Spatial object tracking data:

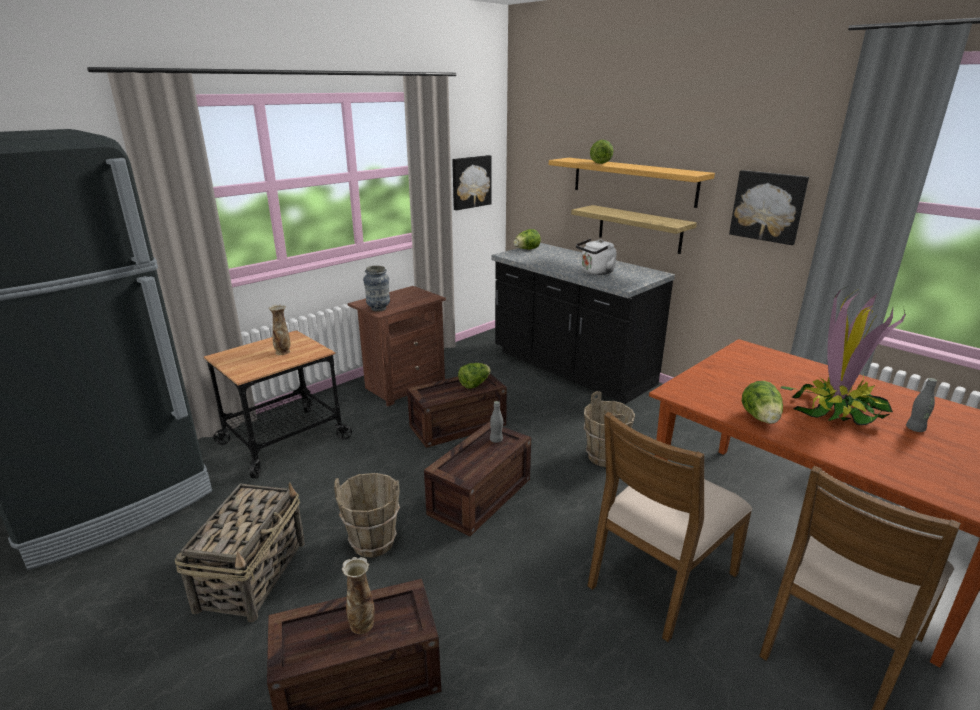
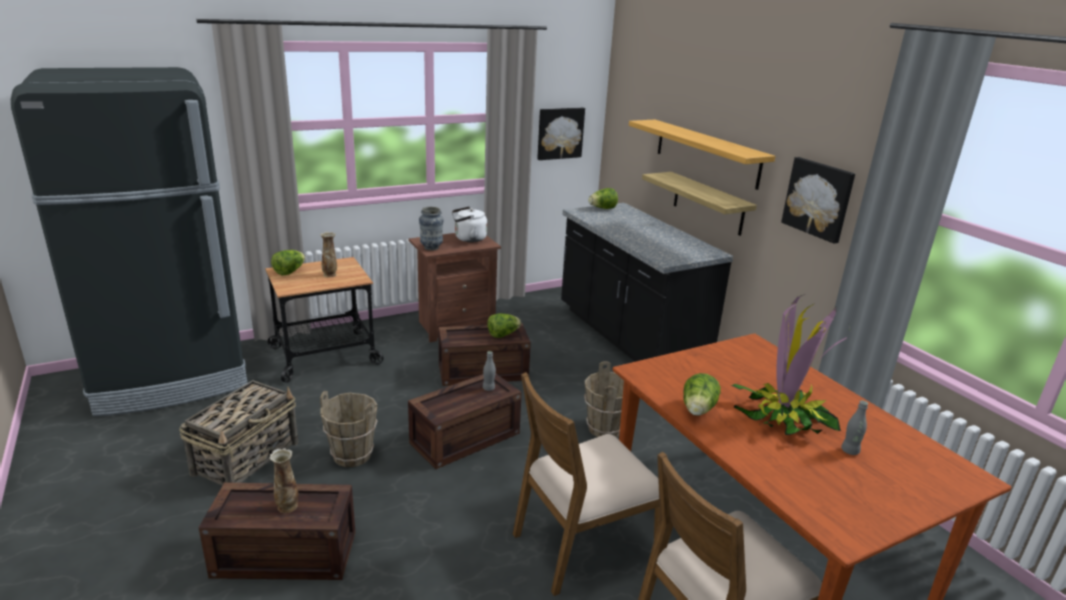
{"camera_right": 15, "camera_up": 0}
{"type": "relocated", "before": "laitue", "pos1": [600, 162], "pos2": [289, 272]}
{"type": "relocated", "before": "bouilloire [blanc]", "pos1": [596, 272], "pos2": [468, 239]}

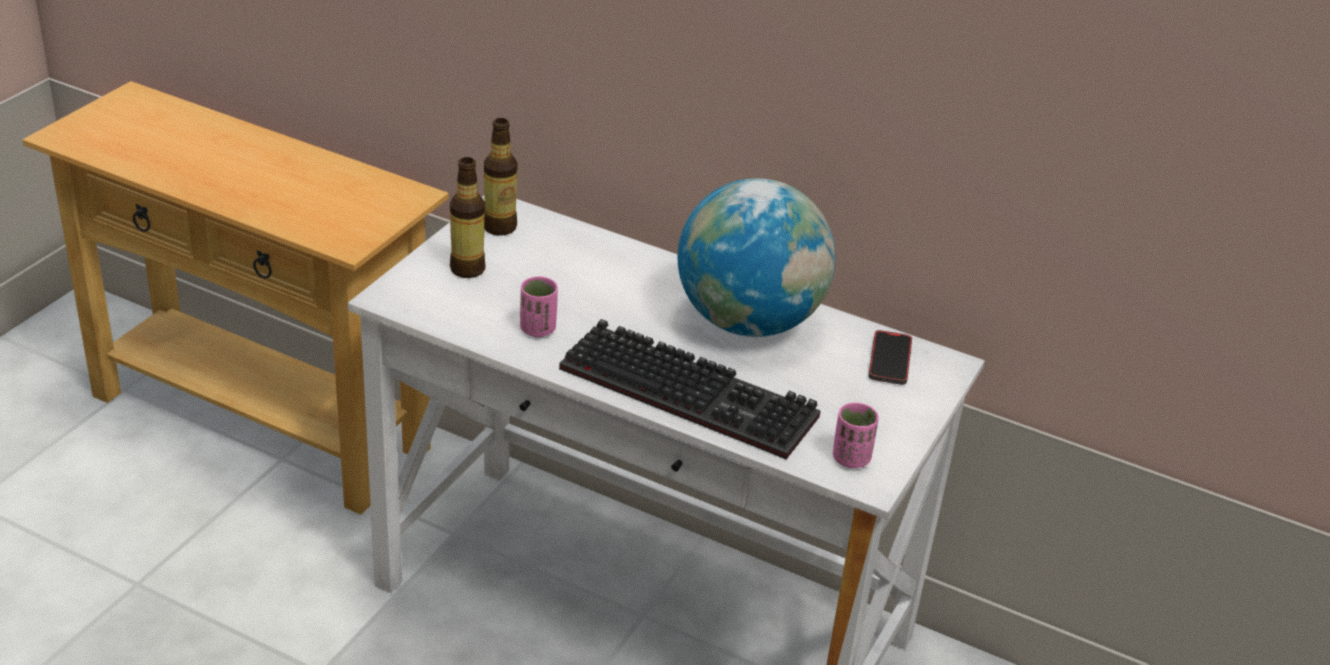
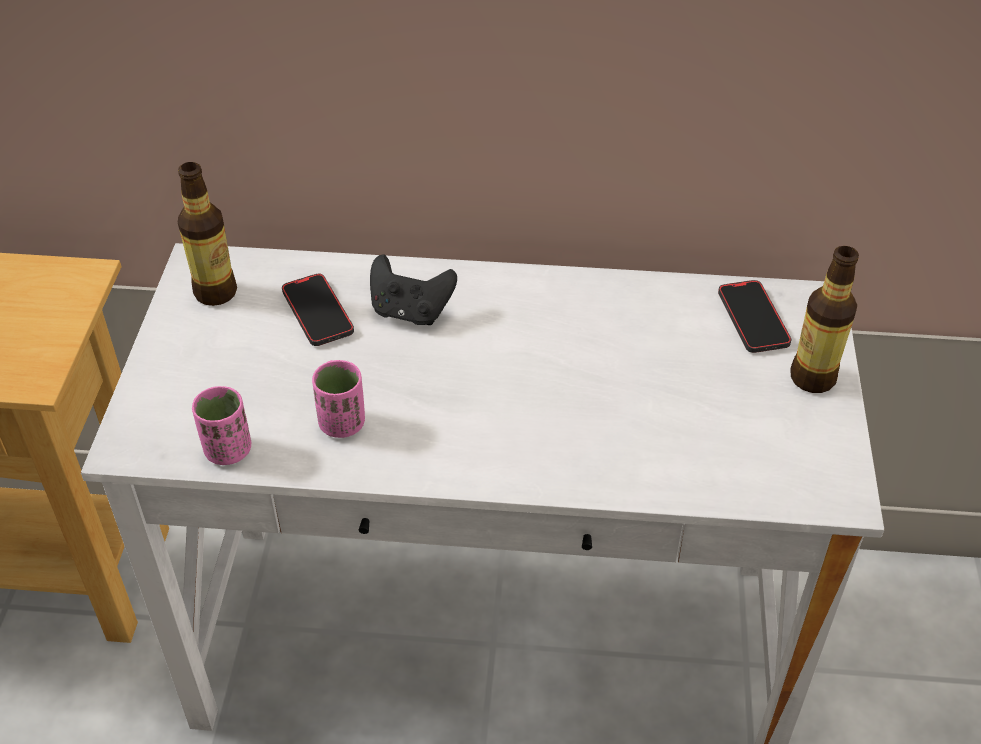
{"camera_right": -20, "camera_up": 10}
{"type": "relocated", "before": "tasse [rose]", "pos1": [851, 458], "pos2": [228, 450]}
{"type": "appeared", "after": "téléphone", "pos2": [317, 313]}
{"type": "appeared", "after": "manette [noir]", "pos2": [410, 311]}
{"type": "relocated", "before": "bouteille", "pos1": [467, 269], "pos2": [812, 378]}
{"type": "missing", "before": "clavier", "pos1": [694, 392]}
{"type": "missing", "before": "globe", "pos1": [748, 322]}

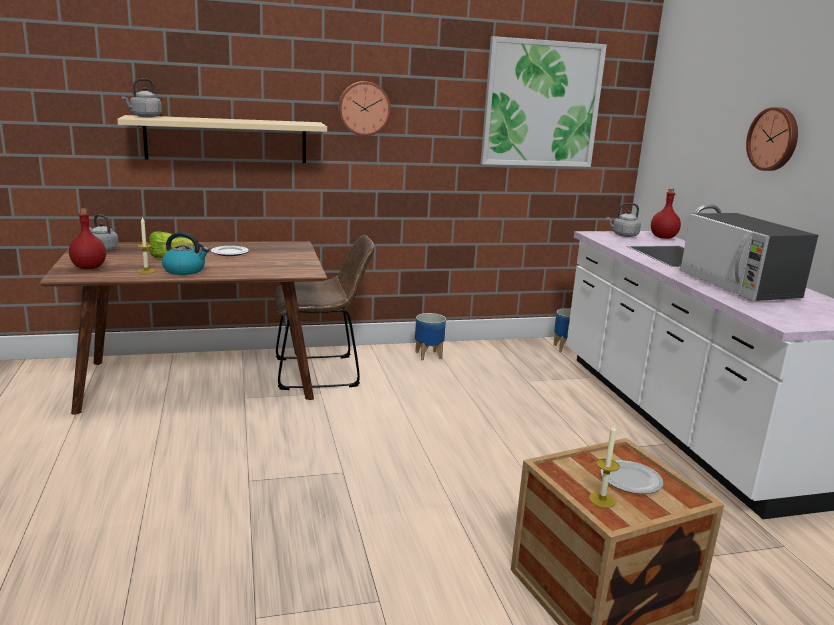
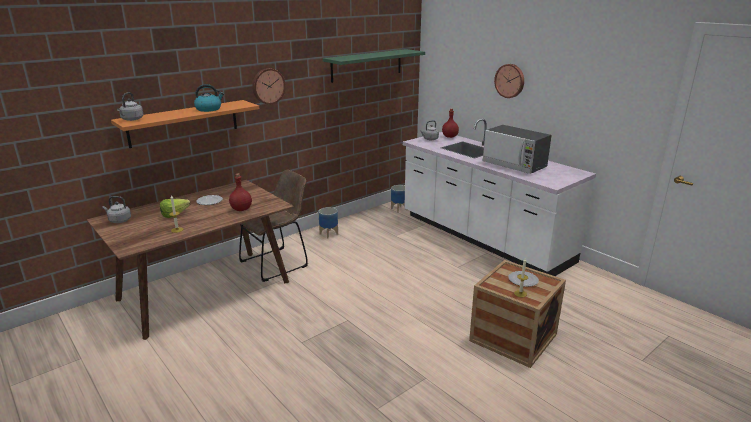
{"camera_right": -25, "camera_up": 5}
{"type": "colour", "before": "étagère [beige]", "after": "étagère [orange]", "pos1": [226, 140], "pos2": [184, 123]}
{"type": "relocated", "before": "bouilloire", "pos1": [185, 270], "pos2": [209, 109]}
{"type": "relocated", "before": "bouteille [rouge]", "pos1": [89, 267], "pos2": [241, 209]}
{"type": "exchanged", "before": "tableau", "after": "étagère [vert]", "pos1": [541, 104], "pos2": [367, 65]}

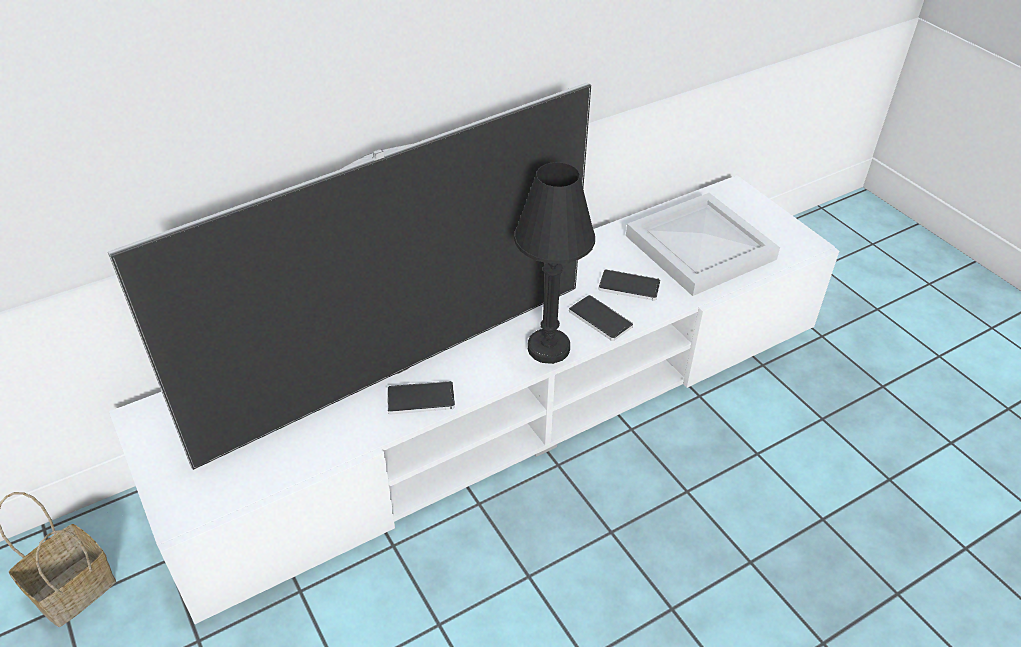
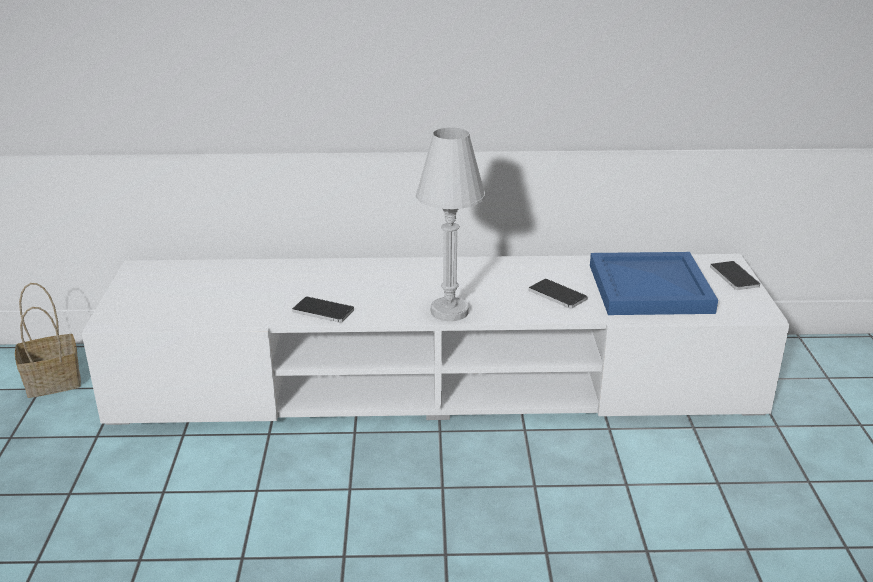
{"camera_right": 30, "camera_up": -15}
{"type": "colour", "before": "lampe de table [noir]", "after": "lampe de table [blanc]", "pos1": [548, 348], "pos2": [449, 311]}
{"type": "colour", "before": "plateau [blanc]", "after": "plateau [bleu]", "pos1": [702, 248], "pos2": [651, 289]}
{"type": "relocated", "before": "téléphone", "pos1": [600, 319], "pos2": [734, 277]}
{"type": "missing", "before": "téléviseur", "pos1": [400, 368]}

_WHAT THE TASK ASKS_
Every line above needs to be written out again as it stands. Pictures do not belong in the copy.

_SOLUTION TO THIS TASK_
{"camera_right": 15, "camera_up": 0}
{"type": "relocated", "before": "laitue", "pos1": [600, 162], "pos2": [289, 272]}
{"type": "relocated", "before": "bouilloire [blanc]", "pos1": [596, 272], "pos2": [468, 239]}

{"camera_right": -20, "camera_up": 10}
{"type": "relocated", "before": "tasse [rose]", "pos1": [851, 458], "pos2": [228, 450]}
{"type": "appeared", "after": "téléphone", "pos2": [317, 313]}
{"type": "appeared", "after": "manette [noir]", "pos2": [410, 311]}
{"type": "relocated", "before": "bouteille", "pos1": [467, 269], "pos2": [812, 378]}
{"type": "missing", "before": "clavier", "pos1": [694, 392]}
{"type": "missing", "before": "globe", "pos1": [748, 322]}

{"camera_right": -25, "camera_up": 5}
{"type": "colour", "before": "étagère [beige]", "after": "étagère [orange]", "pos1": [226, 140], "pos2": [184, 123]}
{"type": "relocated", "before": "bouilloire", "pos1": [185, 270], "pos2": [209, 109]}
{"type": "relocated", "before": "bouteille [rouge]", "pos1": [89, 267], "pos2": [241, 209]}
{"type": "exchanged", "before": "tableau", "after": "étagère [vert]", "pos1": [541, 104], "pos2": [367, 65]}

{"camera_right": 30, "camera_up": -15}
{"type": "colour", "before": "lampe de table [noir]", "after": "lampe de table [blanc]", "pos1": [548, 348], "pos2": [449, 311]}
{"type": "colour", "before": "plateau [blanc]", "after": "plateau [bleu]", "pos1": [702, 248], "pos2": [651, 289]}
{"type": "relocated", "before": "téléphone", "pos1": [600, 319], "pos2": [734, 277]}
{"type": "missing", "before": "téléviseur", "pos1": [400, 368]}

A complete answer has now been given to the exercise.